## EXERCISE REQUIREMENTS
Please tally how many lines in the rows below contain the string "order", treating uppercase and lowercase as different, and reply with only that number.

## RECORDS SUPPLIED
>>>

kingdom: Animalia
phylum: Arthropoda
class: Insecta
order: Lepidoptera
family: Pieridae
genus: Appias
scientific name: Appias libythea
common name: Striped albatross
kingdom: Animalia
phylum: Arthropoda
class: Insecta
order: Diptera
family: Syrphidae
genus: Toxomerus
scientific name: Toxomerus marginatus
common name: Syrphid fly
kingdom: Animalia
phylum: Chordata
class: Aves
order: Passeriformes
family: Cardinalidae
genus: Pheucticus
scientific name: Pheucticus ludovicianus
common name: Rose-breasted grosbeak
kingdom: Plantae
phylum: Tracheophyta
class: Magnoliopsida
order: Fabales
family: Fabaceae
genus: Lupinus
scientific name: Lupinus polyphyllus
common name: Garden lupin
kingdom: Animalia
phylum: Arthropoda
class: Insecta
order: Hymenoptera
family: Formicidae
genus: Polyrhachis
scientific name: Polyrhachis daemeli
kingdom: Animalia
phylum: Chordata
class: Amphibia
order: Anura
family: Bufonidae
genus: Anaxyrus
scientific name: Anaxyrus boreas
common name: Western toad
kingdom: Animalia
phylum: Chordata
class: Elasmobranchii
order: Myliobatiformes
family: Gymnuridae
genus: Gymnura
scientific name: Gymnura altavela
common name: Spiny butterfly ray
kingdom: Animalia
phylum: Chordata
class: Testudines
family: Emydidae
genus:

<<<

## WRITTEN ANSWER
7